I'm trying to extract a column from my database, apply a transformation, and create a new column with the results.
I ultimately want to save the local variable 'new_proba' (which has a length of 740, the same length as my database) as a new column called 'predict_proba_tplus1'. From reading this thread, I've learned that the UPDATE function expects a tuple.
I created an 'IDs' list which matches the indexID column in the database and then zipped it with 'new_proba' to create the tuple which outputs '(0.56298709097028454, 0), (0.54392926856501334, 1),' etc.
The function below doesn't actually throw any error, but it only creates the column 'predict_proba_tplus1' and doesn't fill in any values which I'd expect c.executemany() to do - I'm left with a new column filled with NULL values.
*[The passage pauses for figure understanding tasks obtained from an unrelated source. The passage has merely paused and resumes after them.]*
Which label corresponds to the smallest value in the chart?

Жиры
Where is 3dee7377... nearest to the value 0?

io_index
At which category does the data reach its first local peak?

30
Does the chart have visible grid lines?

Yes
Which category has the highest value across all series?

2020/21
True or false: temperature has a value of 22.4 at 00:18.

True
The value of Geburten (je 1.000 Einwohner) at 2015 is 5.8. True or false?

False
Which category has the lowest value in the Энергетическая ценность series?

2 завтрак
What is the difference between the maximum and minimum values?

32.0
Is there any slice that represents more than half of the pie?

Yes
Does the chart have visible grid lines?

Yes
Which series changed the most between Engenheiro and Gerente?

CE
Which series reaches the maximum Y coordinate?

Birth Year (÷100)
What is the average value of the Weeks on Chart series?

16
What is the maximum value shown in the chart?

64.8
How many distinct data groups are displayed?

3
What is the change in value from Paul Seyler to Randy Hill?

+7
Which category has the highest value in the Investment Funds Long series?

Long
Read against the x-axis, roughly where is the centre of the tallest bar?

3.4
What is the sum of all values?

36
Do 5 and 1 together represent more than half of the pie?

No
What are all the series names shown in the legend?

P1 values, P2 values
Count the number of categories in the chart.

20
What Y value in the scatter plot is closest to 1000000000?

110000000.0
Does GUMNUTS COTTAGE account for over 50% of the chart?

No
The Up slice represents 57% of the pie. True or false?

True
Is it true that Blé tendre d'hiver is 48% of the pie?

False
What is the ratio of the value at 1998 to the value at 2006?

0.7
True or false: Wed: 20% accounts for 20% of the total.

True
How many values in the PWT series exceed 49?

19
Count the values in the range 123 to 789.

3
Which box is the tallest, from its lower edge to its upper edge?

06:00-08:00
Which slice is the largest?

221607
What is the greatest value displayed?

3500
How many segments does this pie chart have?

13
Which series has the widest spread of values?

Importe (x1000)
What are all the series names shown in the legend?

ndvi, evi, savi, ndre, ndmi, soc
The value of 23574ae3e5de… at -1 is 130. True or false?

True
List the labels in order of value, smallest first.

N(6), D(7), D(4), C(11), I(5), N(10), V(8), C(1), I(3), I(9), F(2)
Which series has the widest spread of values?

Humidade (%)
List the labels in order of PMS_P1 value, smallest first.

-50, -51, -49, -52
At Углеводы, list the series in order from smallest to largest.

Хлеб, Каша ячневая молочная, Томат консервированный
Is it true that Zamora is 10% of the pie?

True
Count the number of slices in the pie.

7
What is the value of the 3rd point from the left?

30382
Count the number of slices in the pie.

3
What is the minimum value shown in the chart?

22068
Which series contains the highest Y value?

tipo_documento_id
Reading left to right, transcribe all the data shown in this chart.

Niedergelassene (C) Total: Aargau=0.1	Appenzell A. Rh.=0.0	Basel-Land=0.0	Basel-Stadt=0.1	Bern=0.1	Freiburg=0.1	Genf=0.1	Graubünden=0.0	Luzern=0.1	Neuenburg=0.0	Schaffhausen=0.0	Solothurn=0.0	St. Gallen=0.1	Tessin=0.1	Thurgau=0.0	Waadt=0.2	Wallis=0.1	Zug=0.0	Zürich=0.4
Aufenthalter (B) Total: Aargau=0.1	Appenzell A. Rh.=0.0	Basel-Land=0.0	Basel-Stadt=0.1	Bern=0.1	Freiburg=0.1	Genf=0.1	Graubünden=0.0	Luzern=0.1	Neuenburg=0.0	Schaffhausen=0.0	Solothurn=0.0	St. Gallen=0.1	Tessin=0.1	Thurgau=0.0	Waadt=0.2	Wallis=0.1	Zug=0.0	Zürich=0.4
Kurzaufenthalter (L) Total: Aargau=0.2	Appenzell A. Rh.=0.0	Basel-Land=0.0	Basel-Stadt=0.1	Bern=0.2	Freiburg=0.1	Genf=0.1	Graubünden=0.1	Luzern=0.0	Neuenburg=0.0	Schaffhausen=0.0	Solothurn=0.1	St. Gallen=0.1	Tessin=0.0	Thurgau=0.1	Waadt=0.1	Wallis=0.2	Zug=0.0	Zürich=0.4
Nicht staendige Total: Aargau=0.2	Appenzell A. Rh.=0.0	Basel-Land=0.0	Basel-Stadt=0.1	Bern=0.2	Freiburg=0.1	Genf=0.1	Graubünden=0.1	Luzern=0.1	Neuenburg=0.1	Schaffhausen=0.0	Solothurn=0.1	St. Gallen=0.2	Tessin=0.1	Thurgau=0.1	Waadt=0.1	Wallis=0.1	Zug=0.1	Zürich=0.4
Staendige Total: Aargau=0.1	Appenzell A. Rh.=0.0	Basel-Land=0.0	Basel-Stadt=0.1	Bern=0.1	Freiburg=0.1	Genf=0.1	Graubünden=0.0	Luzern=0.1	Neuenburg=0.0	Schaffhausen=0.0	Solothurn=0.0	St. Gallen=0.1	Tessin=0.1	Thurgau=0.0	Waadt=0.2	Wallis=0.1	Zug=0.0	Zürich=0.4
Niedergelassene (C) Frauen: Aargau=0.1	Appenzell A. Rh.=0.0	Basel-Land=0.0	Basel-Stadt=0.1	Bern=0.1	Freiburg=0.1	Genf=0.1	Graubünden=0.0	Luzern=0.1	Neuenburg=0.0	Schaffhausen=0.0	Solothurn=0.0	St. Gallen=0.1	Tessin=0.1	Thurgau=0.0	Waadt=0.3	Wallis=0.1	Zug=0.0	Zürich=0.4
It makes me think there's something wrong with the WHERE statement - i.e. it's not matching the indexID column to the IDs variable for some reason, despite the numbers being the same.
Any insight would be hugely appreciated.
def update_class_proba(path):
conn = sqlite3.connect(path)
c = conn.cursor()
cursor = c.execute('SELECT text, indexID FROM reuters_test_X')
all_rows = cursor.fetchall()
X = vect.transform(x[0] for x in all_rows)
new_proba = list(clf.predict_proba(X)[:,1])
IDs = list(np.arange(0, 740, 1))
new_proba_tuple = list(zip(new_proba,IDs))
c.execute('ALTER TABLE reuters_test_X ADD COLUMN predict_proba_tplus1 REAL')
c.executemany('UPDATE reuters_test_X SET predict_proba_tplus1=? WHERE indexID=?', new_proba_tuple)
conn.commit()
conn.close()
Those values aren't plain float
; they're numpy.float64
, which the database can't handle.
Convert your values to plain float
and int
like this:
new_proba = list(float(z) for z in clf.predict_proba(X)[:,1])
IDs = list(int(zz) for zz in np.arange(0, 740, 1))